--- Your goal ---
Please transcribe every entry below exactly as written.

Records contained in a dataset
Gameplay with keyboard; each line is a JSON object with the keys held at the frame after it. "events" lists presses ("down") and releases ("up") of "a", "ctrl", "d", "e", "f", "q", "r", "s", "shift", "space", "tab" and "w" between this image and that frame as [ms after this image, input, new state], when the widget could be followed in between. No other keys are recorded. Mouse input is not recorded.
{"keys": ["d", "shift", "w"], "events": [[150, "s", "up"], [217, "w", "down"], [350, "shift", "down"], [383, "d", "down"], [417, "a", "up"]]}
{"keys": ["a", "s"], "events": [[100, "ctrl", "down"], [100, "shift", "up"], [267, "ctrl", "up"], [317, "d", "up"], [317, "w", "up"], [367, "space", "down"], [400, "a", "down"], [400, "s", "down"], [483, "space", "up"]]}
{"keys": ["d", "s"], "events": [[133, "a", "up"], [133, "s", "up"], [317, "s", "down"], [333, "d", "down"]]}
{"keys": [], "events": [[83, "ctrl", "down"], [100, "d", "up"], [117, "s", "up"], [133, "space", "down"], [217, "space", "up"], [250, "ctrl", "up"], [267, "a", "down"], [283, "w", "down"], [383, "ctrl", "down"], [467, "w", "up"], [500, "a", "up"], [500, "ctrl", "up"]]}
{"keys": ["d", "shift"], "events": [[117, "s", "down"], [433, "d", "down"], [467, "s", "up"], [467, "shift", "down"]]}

--- Worked solution ---
Gameplay with keyboard; each line is a JSON object with the keys held at the frame after it. "events" lists presses ("down") and releases ("up") of "a", "ctrl", "d", "e", "f", "q", "r", "s", "shift", "space", "tab" and "w" between this image and that frame as [ms after this image, input, new state], when the widget could be followed in between. No other keys are recorded. Mouse input is not recorded.
{"keys": ["d", "shift", "w"], "events": [[150, "s", "up"], [217, "w", "down"], [350, "shift", "down"], [383, "d", "down"], [417, "a", "up"]]}
{"keys": ["a", "s"], "events": [[100, "ctrl", "down"], [100, "shift", "up"], [267, "ctrl", "up"], [317, "d", "up"], [317, "w", "up"], [367, "space", "down"], [400, "a", "down"], [400, "s", "down"], [483, "space", "up"]]}
{"keys": ["d", "s"], "events": [[133, "a", "up"], [133, "s", "up"], [317, "s", "down"], [333, "d", "down"]]}
{"keys": [], "events": [[83, "ctrl", "down"], [100, "d", "up"], [117, "s", "up"], [133, "space", "down"], [217, "space", "up"], [250, "ctrl", "up"], [267, "a", "down"], [283, "w", "down"], [383, "ctrl", "down"], [467, "w", "up"], [500, "a", "up"], [500, "ctrl", "up"]]}
{"keys": ["d", "shift"], "events": [[117, "s", "down"], [433, "d", "down"], [467, "s", "up"], [467, "shift", "down"]]}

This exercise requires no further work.